Like most players this RWC who have been banned for high shots to the head, Aki received a six-week ban that was reduced to three, and that is understandable as it was not the worst offence this RWC. However, compared to the three-week bans that Italian props Andrea Lovotti and Nicola Quaglio received for a tip tackle on Duane Vermeulen, it does seem strange.


While that was a different tackle, and therefore harder to compare, the USA’s John Quill equally received a three-week ban for his high tackle to Owen Farrell.

In both cases, Farrell and Vermeulen were able to play on, which opens the debate as to whether the outcome should have a bearing on the decision. While Aki’s tackle had worse effects, there was no malice, or certainly far less than the other two offences.

Conversely, the fact that England centre Piers Francis received no ban for a high tackle that was missed against USA fullback Will Hooley has also left some fans questioning the entire process.
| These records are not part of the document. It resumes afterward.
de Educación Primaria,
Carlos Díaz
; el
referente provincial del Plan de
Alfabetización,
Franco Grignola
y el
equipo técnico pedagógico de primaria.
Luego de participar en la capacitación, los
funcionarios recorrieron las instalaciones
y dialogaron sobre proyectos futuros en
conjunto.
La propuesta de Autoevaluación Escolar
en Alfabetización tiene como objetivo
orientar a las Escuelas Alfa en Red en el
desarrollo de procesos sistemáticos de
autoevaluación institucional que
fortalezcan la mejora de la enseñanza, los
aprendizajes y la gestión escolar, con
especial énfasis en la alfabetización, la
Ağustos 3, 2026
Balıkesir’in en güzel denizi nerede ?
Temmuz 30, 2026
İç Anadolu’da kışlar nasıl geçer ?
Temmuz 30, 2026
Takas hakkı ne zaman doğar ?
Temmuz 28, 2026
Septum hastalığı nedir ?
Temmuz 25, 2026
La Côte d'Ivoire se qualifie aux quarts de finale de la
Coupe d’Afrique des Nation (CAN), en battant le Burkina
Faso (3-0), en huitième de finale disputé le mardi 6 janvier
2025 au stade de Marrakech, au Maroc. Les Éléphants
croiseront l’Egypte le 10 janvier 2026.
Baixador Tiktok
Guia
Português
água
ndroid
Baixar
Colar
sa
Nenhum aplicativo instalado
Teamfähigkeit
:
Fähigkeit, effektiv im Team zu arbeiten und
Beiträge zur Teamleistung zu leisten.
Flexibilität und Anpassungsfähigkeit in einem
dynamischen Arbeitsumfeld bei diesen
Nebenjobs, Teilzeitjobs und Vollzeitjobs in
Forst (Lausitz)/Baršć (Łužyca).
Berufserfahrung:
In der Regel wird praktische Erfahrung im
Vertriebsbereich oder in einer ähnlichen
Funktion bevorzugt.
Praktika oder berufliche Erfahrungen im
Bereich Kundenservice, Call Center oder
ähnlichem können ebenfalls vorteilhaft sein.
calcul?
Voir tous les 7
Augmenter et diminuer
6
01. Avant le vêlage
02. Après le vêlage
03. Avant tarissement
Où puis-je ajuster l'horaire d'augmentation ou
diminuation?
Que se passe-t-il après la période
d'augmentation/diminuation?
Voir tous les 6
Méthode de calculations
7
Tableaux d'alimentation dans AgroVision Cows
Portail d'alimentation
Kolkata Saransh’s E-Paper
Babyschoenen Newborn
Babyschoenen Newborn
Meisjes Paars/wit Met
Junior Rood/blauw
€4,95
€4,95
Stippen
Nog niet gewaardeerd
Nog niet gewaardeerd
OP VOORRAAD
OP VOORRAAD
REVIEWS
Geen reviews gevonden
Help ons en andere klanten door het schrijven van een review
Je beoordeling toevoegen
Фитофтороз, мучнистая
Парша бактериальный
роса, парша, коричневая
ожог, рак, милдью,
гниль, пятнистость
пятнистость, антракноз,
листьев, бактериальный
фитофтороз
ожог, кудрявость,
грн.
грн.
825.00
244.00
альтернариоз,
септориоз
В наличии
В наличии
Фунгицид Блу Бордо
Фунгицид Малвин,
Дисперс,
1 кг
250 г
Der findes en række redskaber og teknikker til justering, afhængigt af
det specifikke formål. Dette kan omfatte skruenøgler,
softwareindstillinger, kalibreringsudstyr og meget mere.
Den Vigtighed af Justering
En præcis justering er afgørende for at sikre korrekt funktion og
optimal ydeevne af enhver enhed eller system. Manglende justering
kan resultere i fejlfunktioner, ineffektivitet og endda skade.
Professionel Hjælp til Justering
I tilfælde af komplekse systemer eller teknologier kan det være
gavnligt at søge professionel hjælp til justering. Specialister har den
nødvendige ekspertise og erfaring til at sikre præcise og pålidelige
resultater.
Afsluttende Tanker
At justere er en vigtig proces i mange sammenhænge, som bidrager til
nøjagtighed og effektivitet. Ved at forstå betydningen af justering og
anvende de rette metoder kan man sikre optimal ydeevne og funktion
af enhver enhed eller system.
This has been the reaction:


On reflection, this ban perhaps highlights where World Rugby went wrong when banning the Italian props. Aki’s ban seems in line with many other players who have committed dangerous tackles without malice so far this RWC. Realistically, Lovotti and Quaglio can deem themselves extremely lucky rather than Aki see himself as unlucky after this ordeal.

Even with 14 men for over 40 minutes, Ireland were too strong for Samoa at the Level-5 Stadium, as they won 47-5. They face the All Blacks in the quarter-final, but will be without their bulldozing centre.